Robert White (25:03.502)
Certainly the best way is through my website, ExtraordinaryPeople.com. They can sign up for a free weekly easy and I've been doing for 17 years now. It's an idea that I've come across in a book, a video, a training that I have attended, something, and then my comments on it all designed to be read in one minute or less. along with that, they're going to get a 28 page PDF of what I've learned about success.

Jeff Holman, Host (25:15.418)
Nice.

Robert White (25:32.966)
And that includes eight principles and explaining them. That's also free and it's shareable. You can use it for a team meeting, for your family meetings, for the brown bag lunch, you know, use it any way you want it. And it has been used by a lot of people in a lot of ways. But the best way to reach me is extraordinarypeople.com. If you sign up for the e-zine and you get it every week, if it becomes clutter, it's easy to unsubscribe. But if you want to reach me, hit reply.

Jeff Holman, Host (25:33.347)
Nice.

Robert White (26:02.646)
I read every one of them personally and reply to most. Or just give me a call. It's all about relationships and can we serve each other.

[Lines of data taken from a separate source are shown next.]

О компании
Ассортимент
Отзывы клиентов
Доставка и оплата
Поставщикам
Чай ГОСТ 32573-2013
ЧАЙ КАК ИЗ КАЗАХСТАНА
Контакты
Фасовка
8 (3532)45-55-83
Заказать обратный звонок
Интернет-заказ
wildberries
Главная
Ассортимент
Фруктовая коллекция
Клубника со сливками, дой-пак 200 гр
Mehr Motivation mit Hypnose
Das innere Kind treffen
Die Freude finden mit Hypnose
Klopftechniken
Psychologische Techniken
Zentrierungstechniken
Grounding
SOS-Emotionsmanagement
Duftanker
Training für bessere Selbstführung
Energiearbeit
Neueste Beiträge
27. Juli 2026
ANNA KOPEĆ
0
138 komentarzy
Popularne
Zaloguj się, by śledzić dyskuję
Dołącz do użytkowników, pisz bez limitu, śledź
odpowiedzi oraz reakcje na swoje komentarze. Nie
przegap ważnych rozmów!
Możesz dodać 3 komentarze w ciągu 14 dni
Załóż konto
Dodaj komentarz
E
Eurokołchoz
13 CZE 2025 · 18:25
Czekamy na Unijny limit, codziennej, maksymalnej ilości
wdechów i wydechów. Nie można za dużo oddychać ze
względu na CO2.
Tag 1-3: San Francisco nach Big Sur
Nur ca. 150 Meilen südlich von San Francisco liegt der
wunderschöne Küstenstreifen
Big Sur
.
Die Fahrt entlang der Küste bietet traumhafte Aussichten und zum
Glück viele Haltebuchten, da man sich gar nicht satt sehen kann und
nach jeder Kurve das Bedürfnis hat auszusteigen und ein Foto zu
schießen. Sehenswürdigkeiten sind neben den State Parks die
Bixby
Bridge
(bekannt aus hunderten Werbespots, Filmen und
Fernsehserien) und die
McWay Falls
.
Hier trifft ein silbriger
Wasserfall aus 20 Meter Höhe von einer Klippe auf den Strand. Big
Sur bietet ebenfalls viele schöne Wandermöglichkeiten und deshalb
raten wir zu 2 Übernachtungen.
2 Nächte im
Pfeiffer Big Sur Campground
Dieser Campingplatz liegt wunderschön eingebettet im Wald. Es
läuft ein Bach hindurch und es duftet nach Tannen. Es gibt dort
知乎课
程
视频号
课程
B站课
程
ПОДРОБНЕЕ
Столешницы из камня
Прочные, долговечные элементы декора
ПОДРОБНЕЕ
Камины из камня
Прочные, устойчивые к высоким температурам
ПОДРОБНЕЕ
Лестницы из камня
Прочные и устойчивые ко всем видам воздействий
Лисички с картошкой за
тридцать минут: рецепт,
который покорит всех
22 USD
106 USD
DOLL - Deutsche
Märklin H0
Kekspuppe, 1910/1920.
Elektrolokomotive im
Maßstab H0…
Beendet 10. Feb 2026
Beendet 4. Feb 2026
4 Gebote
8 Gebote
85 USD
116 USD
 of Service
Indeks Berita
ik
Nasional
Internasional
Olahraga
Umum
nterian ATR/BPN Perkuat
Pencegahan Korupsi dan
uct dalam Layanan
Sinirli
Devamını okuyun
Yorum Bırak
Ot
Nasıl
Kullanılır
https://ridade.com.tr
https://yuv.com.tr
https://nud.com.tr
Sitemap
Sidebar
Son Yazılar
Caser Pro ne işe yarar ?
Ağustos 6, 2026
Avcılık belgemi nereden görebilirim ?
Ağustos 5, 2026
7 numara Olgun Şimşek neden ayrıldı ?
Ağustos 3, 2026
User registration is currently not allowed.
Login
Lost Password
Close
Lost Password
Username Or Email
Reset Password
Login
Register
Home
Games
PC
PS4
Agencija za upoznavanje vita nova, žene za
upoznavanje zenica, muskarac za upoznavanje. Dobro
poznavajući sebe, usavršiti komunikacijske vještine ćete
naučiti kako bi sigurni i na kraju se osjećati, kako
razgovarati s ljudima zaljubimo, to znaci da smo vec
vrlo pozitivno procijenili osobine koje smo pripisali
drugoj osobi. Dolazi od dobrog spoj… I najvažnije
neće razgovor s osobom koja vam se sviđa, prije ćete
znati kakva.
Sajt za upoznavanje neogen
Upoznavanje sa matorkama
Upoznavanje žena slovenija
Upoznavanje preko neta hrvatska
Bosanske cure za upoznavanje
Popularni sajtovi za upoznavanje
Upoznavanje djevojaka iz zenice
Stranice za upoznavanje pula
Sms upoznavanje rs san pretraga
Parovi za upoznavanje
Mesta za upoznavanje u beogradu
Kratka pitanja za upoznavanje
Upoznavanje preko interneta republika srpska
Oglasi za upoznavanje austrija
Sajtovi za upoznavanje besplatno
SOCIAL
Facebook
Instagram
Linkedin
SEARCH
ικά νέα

Jeff Holman, Host (26:04.283)
fantastic. I love that.

Jeff Holman, Host (26:11.503)
Awesome.

Jeff Holman, Host (26:16.473)
Yeah, at ExtraordinaryPeople.com. Fantastic.

Robert White (26:19.168)
Exactly. and the book, can buy my book there. If you buy it online, or if you buy it on Amazon and stuff, you know, you get the book. If you buy it through my website, I'll sign it for you. So.

Jeff Holman, Host (26:32.117)
fantastic. Very good. Well, Robert, this has been this has been really good. It's a great quick hit for our audience to to hear these types of things and experiences and know that, you know, there's help out there, maybe not therapeutic help in a medical sense from you, but that's available. But there's but there's coaching and mentoring and training help that that they can get and have facilitated sessions if they want that. So thank you so much for joining us on the show, Robert.

Robert White (26:59.234)
My great pleasure.

Jeff Holman, Host (27:00.813)
It's been fun. And thanks to our audience again for joining us for this episode of the Breakout CEO Podcast.